** start of DATA LISTING **

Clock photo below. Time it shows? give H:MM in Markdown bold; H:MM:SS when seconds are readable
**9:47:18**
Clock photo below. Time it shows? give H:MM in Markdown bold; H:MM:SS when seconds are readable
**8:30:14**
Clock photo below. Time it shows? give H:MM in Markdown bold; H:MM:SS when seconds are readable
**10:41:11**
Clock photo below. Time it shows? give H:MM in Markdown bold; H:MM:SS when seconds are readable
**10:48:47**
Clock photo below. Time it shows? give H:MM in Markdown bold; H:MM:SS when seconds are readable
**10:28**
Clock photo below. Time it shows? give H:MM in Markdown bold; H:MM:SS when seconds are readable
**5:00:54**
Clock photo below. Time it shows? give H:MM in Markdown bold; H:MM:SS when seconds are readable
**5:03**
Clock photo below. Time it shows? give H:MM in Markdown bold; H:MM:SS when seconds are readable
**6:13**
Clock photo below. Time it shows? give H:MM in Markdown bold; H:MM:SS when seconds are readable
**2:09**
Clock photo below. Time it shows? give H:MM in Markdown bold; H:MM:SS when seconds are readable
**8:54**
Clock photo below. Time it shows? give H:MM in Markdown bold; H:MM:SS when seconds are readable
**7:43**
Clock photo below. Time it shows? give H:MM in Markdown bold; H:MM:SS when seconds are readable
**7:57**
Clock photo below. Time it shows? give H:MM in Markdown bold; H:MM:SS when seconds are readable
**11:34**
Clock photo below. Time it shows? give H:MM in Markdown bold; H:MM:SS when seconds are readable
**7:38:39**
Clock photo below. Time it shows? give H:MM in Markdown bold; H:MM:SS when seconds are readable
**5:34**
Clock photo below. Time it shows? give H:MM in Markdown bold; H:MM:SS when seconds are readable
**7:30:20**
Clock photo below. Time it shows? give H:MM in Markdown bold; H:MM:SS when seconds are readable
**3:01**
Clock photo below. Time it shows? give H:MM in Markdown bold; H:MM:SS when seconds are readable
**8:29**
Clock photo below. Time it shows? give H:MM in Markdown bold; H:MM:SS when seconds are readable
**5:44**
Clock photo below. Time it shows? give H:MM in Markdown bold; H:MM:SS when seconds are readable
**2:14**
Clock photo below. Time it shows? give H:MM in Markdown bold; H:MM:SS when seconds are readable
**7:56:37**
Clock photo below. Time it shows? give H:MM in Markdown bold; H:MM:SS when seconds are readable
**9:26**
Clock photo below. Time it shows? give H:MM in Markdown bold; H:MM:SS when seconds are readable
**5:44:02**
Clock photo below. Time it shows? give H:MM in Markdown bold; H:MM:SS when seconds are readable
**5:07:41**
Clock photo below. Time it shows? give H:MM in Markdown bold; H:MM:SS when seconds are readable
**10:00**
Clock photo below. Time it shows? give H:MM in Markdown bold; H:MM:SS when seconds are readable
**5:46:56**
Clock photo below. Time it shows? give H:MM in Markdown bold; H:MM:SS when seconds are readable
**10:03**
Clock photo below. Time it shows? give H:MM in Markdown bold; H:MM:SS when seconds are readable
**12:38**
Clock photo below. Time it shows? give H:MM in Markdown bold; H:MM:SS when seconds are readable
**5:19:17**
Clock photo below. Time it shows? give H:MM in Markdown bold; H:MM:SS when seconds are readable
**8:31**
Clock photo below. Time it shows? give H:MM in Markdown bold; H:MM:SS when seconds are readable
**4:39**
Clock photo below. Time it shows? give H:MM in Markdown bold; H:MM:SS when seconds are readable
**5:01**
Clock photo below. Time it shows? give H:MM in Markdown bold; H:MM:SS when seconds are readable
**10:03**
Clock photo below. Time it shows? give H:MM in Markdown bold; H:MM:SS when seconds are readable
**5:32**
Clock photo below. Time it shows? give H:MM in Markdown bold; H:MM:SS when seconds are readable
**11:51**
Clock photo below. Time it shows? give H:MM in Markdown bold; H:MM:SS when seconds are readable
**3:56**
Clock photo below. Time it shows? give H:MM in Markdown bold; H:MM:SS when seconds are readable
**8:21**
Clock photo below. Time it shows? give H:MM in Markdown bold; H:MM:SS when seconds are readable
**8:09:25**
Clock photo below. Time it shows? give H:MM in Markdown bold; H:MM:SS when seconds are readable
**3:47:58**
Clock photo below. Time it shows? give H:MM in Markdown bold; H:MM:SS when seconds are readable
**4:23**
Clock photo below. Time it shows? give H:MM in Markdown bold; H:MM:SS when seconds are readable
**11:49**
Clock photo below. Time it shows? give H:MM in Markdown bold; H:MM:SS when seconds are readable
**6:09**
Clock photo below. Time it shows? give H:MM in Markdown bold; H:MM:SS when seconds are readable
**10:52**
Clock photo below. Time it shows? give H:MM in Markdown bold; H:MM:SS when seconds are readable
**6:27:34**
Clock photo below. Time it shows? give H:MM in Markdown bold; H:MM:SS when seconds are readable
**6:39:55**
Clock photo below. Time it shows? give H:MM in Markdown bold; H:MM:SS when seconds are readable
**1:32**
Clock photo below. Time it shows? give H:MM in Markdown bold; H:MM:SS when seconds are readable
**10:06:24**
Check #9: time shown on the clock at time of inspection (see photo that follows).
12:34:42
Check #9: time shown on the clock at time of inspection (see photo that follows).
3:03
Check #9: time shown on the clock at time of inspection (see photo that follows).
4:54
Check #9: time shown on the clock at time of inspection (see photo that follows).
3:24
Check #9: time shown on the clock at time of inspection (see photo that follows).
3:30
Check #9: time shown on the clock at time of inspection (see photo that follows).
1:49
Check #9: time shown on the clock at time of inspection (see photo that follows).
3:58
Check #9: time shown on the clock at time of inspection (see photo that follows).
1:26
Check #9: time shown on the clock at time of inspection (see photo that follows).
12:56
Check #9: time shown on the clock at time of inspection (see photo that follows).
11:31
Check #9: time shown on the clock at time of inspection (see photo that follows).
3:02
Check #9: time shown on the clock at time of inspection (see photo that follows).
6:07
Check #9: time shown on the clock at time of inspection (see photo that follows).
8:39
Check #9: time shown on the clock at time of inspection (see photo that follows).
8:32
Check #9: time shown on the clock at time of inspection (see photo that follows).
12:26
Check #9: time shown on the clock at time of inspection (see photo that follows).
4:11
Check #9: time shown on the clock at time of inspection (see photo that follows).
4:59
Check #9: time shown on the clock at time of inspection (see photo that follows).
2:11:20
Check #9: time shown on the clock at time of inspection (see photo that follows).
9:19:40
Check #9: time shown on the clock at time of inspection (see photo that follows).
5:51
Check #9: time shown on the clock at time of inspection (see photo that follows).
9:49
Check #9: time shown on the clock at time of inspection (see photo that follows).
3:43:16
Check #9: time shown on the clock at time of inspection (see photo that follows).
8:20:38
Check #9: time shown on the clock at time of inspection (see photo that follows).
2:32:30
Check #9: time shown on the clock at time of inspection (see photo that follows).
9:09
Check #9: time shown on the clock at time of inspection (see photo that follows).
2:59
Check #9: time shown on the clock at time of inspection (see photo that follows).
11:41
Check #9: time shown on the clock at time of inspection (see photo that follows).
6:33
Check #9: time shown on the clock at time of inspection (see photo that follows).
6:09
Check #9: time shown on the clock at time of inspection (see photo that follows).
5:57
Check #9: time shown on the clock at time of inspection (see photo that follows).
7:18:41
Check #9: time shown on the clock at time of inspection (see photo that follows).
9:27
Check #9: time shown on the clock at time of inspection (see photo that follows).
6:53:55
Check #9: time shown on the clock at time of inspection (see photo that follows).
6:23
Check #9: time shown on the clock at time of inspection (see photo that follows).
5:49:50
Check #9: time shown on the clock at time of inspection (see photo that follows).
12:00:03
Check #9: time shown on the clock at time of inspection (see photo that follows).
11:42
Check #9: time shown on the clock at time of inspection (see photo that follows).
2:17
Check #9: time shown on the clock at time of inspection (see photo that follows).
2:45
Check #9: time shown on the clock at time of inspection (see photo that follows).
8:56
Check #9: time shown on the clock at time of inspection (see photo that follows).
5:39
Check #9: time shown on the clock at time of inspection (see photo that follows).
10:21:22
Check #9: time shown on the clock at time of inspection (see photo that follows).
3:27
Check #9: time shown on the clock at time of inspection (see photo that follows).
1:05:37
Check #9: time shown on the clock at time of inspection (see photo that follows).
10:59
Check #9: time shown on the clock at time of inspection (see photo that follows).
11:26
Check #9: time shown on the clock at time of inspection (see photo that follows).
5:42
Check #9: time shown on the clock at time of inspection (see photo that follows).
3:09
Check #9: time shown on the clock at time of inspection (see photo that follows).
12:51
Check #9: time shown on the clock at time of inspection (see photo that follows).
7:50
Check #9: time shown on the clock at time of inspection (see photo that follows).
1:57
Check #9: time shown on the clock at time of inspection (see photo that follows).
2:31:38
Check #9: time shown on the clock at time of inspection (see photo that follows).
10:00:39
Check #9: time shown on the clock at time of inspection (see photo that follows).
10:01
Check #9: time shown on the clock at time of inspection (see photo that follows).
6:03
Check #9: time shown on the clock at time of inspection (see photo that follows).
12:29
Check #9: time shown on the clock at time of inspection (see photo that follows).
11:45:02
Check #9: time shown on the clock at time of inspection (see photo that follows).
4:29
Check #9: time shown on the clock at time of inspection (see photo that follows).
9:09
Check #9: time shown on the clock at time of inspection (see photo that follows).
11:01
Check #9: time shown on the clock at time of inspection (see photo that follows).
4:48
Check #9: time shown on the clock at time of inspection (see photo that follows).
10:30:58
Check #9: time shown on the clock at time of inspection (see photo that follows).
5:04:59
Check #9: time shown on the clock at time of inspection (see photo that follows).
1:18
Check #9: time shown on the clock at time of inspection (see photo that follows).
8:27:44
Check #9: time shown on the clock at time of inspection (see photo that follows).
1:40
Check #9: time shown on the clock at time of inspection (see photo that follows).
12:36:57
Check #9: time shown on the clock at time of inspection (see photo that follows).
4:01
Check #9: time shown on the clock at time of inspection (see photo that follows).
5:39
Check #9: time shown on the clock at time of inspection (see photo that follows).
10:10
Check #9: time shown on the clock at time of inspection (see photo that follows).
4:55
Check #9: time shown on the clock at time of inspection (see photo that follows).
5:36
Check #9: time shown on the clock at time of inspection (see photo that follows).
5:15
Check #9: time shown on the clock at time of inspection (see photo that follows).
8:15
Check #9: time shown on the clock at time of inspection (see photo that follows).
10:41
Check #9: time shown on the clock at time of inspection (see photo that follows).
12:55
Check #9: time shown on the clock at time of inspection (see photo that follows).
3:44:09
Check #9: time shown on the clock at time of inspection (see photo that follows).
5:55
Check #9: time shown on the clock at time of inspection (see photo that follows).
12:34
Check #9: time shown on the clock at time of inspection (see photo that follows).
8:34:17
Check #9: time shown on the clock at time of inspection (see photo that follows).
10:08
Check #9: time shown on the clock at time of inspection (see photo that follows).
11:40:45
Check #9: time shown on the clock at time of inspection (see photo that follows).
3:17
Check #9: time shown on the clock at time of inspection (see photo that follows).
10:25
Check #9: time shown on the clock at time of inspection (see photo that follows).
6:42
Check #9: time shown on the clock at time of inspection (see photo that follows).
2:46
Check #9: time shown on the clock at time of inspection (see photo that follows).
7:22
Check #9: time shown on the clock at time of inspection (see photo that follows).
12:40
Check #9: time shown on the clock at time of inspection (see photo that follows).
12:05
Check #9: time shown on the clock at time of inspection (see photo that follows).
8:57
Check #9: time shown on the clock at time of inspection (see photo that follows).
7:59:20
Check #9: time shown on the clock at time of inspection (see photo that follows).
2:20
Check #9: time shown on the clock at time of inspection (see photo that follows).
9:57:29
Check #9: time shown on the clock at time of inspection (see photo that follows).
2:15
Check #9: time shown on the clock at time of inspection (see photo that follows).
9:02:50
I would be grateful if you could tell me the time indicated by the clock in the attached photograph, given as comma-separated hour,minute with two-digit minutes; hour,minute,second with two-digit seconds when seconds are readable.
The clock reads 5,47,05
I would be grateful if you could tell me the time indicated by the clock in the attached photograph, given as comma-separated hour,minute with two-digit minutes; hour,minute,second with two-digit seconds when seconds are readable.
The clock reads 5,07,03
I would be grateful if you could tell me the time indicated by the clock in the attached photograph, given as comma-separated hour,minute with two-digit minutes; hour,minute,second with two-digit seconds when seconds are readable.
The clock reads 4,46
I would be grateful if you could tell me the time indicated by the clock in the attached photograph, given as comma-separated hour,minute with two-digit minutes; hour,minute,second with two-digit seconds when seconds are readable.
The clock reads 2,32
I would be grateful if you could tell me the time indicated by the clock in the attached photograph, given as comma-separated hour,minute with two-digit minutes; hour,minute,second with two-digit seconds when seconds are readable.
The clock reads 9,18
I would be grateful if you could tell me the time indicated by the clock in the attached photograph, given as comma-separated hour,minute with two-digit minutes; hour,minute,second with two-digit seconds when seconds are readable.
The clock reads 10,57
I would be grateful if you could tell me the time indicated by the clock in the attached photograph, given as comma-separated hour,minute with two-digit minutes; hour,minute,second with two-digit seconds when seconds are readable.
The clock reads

** end of DATA LISTING **

TASK TO CARRY OUT
Find every line in the records that contains the word "reads", matching case exactly, and copy those lines.

TASK RESULT
The clock reads 5,47,05
The clock reads 5,07,03
The clock reads 4,46
The clock reads 2,32
The clock reads 9,18
The clock reads 10,57
The clock reads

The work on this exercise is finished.